• **INPUT RECORDS**

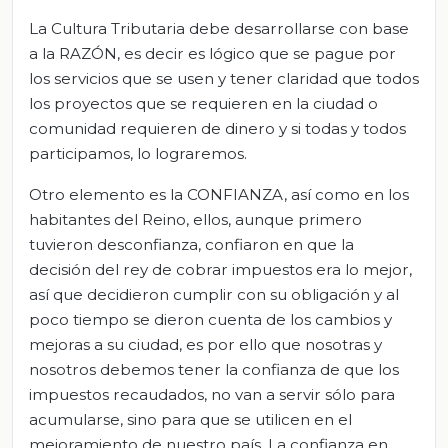
La Cultura Tributaria debe desarrollarse con base
a la RAZÓN, es decir es lógico que se pague por
los servicios que se usen y tener claridad que todos
los proyectos que se requieren en la ciudad o
comunidad requieren de dinero y si todas y todos
participamos, lo lograremos.
Otro elemento es la CONFIANZA, así como en los
habitantes del Reino, ellos, aunque primero
tuvieron desconfianza, confiaron en que la
decisión del rey de cobrar impuestos era lo mejor,
así que decidieron cumplir con su obligación y al
poco tiempo se dieron cuenta de los cambios y
mejoras a su ciudad, es por ello que nosotras y
nosotros debemos tener la confianza de que los
impuestos recaudados, no van a servir sólo para
acumularse, sino para que se utilicen en el
mejoramiento de nuestro país. La confianza en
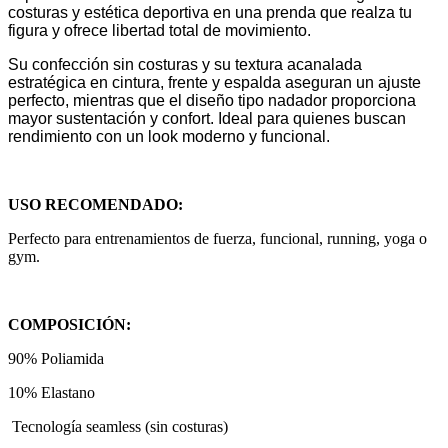
costuras y estética deportiva en una prenda que realza tu
figura y ofrece libertad total de movimiento.
Su confección sin costuras y su textura acanalada
estratégica en cintura, frente y espalda aseguran un ajuste
perfecto, mientras que el diseño tipo nadador proporciona
mayor sustentación y confort. Ideal para quienes buscan
rendimiento con un look moderno y funcional.
USO RECOMENDADO:
Perfecto para entrenamientos de fuerza, funcional, running, yoga o
gym.
COMPOSICIÓN:
90% Poliamida
10% Elastano
Tecnología seamless (sin costuras)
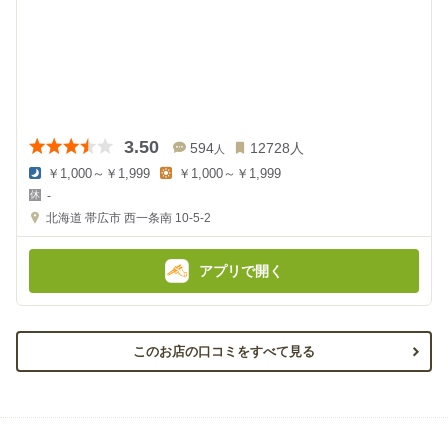
3.50
594
12728
人
人
￥1,000～￥1,999
￥1,000～￥1,999
夜
昼
-
の
の
金
金
北海道
帯広市 西一条南 10-5-2
額
額
:
:
アプリで開く
このお店の口コミをすべて見る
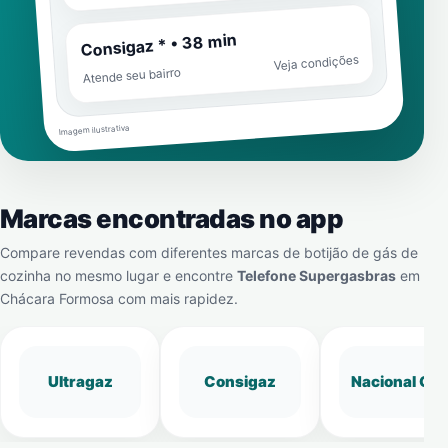
Consigaz * • 38 min
Veja condições
Atende seu bairro
Imagem ilustrativa
Marcas encontradas no app
Compare revendas com diferentes marcas de botijão de gás de
cozinha no mesmo lugar e encontre
Telefone Supergasbras
em
Chácara Formosa
com mais rapidez.
Ultragaz
Consigaz
Nacional Gá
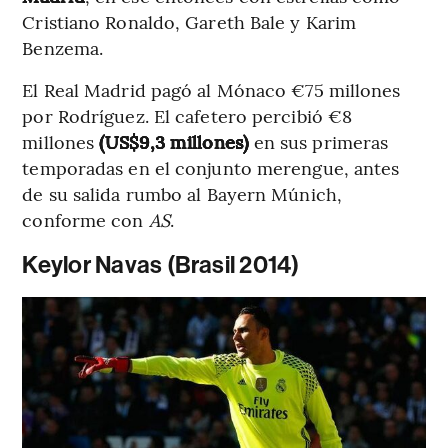
Cristiano Ronaldo, Gareth Bale y Karim
Benzema.
El Real Madrid pagó al Mónaco €75 millones
por Rodríguez. El cafetero percibió €8
millones
(US$9,3 millones)
en sus primeras
temporadas en el conjunto merengue, antes
de su salida rumbo al Bayern Múnich,
conforme con
AS
.
Keylor Navas (Brasil 2014)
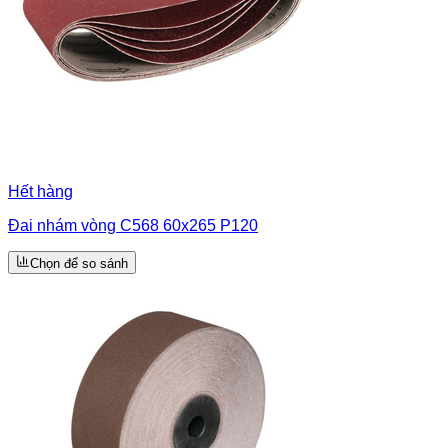
Hết hàng
Đai nhám vòng C568 60x265 P120
Chọn để so sánh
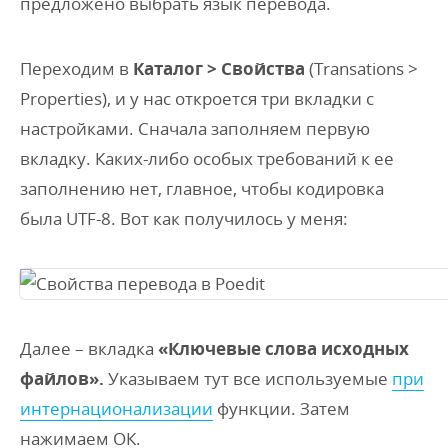
предложено выбрать язык перевода.
Переходим в
Каталог > Свойства
(Transations >
Properties), и у нас откроется три вкладки с
настройками. Сначала заполняем первую
вкладку. Каких-либо особых требований к ее
заполнению нет, главное, чтобы кодировка
была UTF-8. Вот как получилось у меня:
Далее – вкладка
«Ключевые слова исходных
файлов».
Указываем тут все используемые
при
интернационализации
функции. Затем
нажимаем ОК.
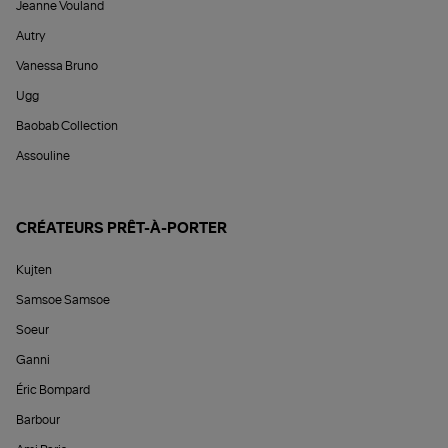
Jeanne Vouland
Autry
Vanessa Bruno
Ugg
Baobab Collection
Assouline
CRÉATEURS PRÊT-À-PORTER
Kujten
Samsoe Samsoe
Soeur
Ganni
Éric Bompard
Barbour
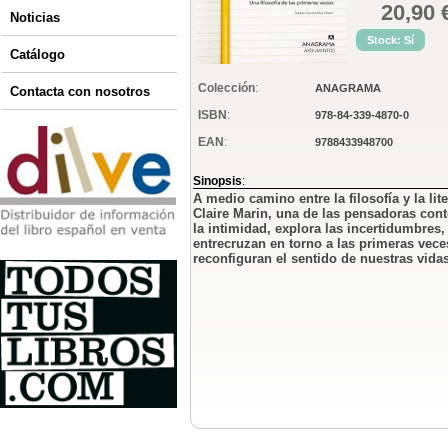
20,90 
Noticias
Stock: Sí
Catálogo
Colección
:
ANAGRAMA
Contacta con nosotros
ISBN
:
978-84-339-4870-0
EAN
:
9788433948700
Sinopsis
:
A medio camino entre la filosofía y la lite
Claire Marin, una de las pensadoras con
la intimidad, explora las incertidumbres
entrecruzan en torno a las primeras vec
reconfiguran el sentido de nuestras vidas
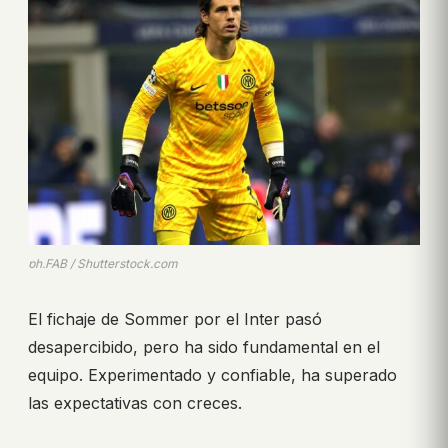
ph.FAB / Shutterstock.com
El fichaje de Sommer por el Inter pasó
desapercibido, pero ha sido fundamental en el
equipo. Experimentado y confiable, ha superado
las expectativas con creces.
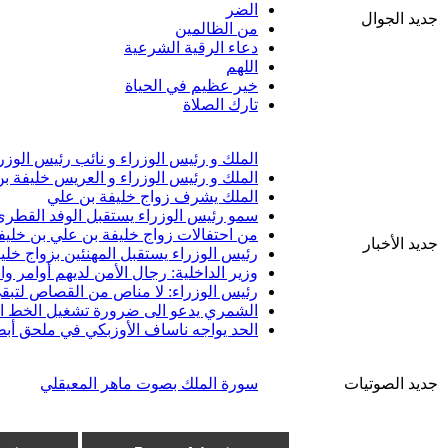
الضر
جديد الجوال
من الظالمين
دعاء الرقية الشرعية
اللهم
خير عظيم في الحياة
تارك الصلاة
الملك و رئيس الوزراء و نائب رئيس الوزر
الملك و رئيس الوزراء و العريس خليفة ب
الملك يشرف زواج خليفة بن علي
سمو رئيس الوزراء يستقبل الوفد القطري 
من احتفالات زواج خليفة بن علي بن خليف
جديد الأخبار
رئيس الوزراء يستقبل المهنئين بزواج خلي
وزير الداخلية: رجال الأمن لديهم أوامر 
رئيس الوزراء: لا مناص من القصاص لتبقى
الشمري يدعو الى ضرورة تشغيل الخط الب
الحد يواجه ناساف الأوزبكي في ملحق أبط
جديد الصوتيات
سورة الملك بصوت ماهر المعيقلي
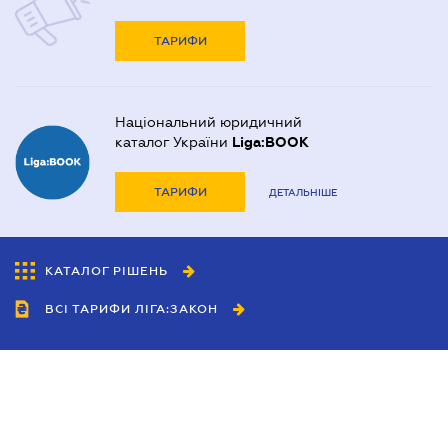
ТАРИФИ
Національний юридичний
каталог України
Liga:BOOK
ТАРИФИ
ДЕТАЛЬНІШЕ
КАТАЛОГ РІШЕНЬ
ВСІ ТАРИФИ ЛІГА:ЗАКОН
Співробітництво
Агенти
Дилери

• **ASSIGNED TASK**
In the entries above, find the line that contains "reconfiguran el sentido de nuestras vidas" and the line that contains "سمو رئيس الوزراء يستقبل الوفد القطري". Reproduce exactly those two lines and every line between them, but not the pictures.

• **RESPONSE FOR THIS EXERCISE**
reconfiguran el sentido de nuestras vidas
ph.FAB / Shutterstock.com
El fichaje de Sommer por el Inter pasó
desapercibido, pero ha sido fundamental en el
equipo. Experimentado y confiable, ha superado
las expectativas con creces.
الضر
جديد الجوال
من الظالمين
دعاء الرقية الشرعية
اللهم
خير عظيم في الحياة
تارك الصلاة
الملك و رئيس الوزراء و نائب رئيس الوزر
الملك و رئيس الوزراء و العريس خليفة ب
الملك يشرف زواج خليفة بن علي
سمو رئيس الوزراء يستقبل الوفد القطري 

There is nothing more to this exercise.